Sunday, September 3, 2017

Day 3 Today’s Nudge: Write about something you used to believe

Day 3 with Blogging Along with Effy!  
Today’s Nudge: Write about something you used to believe that you no longer believe and how that shift in belief has changed things for you. 
If you would like to blog along click the link to the right!

I think the biggest thing I used to believe in and no longer do and its impact on my life has been the belief in God and religion.  As a kids we were brought up in a Pentecostal Holiness/Assemblies of God church.  It was a safe haven when I was a child.  My home life was a little screwed up and different then most and I broke off from the church when I was about 17 years old because I woke up one day and realized they condoned the screwed up differences.

What kind of screwed up differences?  Racism, xenophobia, sexism, faith healing over medicine, wife beating and subjugation...you know that kind of differences.  They believed in faith healing, speaking in tongues, purification by the holy spirit, baptism by fire and water.  From a small child I had been told I was lesser then man cause I was made from man and therefore not as good.  I don't remember how many times I was told the story of the Great White Throne and how I would be judged as unfitting to go to heaven.  The AG believed that when Jesus came back that all the dead would rise and walk the earth for 1000 years with Jesus as its ruler.  

I still can't believe I bought into that doctrine.  That I allowed myself to be used and manipulated like that!  My sister brought a black girlfriend to church with us one Sunday and they wouldn't let her in because she was dressed inappropriately!  She was wearing a skirt and sleeveless shirt...but truth of it was her skin was dark.  The deacons stood at the doors and shook hands with those coming in but looking back I realize it was to keep the undesirables out.  I think that's the first time I realized something wasn't right in our little church.  I loved going to church and all the fellowship, the pot luck dinners, the interaction with friends and family it was the highlight to my life during some troubling times.  

My Grandmother and Mother were the ones that would take us to church.  My Grandfather didn't want any part of what he called "that religious bullshit!"  When my Mother divorced the church treated her like she was toxic.  I was 13 at the time.  I actually heard a couple old gossipy bitches saying my mother was "a harlot and would burn in hell for not doing right by my father!"  How can it be 'not doing right' when it was him who went out and had sex with other women and left us at home without much money or anything?  He was in the Navy and would be gone for months and months and my mother worked 2 jobs trying to stay afloat.  My mother refused to go to church from that day on and I started watching what was going on around me a little closer.  
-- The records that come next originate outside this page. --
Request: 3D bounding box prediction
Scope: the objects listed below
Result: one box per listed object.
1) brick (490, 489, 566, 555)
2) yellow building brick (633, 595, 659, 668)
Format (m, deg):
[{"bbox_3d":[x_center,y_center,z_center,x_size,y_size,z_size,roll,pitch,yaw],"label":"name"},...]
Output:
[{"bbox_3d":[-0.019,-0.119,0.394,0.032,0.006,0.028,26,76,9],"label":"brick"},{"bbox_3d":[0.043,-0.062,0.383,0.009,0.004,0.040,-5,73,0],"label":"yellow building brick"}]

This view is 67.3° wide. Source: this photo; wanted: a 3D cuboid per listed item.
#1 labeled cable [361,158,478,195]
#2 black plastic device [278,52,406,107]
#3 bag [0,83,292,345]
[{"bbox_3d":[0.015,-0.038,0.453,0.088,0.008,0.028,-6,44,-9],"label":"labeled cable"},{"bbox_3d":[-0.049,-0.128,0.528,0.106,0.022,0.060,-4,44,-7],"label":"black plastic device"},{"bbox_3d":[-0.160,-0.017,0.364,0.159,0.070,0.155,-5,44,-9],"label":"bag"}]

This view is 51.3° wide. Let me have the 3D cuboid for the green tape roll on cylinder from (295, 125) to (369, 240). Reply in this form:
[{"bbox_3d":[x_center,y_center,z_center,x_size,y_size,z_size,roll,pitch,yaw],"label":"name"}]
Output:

I didn't just 'quit believing' I tried going to other church of protestant beliefs.  I went to Baptist, Methodist, Church of Christ etc. but I saw the same type of subjugation and control in all of them that I had seen in the Pentecostal Holiness/Assemblies of God church.  It was the 1960's and early 70's and a lot of change was going on.  I decided I could change.  I felt from time to time to give it another chance but I never felt the spirit and I just didn't go back.  It just wasn't for me!  I could keep going on but I won't. 

I don't like the term Atheist and tell people I am a Secular Humanist to avoid the flak that comes with telling them you don't believe.  How can you believe in just one god when there are thousands or millions as some believe.  How can you condemn those that don't believe in the same god you do? I have found out that I can be spiritual and not believe in something I can't see!  I take responsibility for my own actions and don't take the attitude that a Deity made me do it.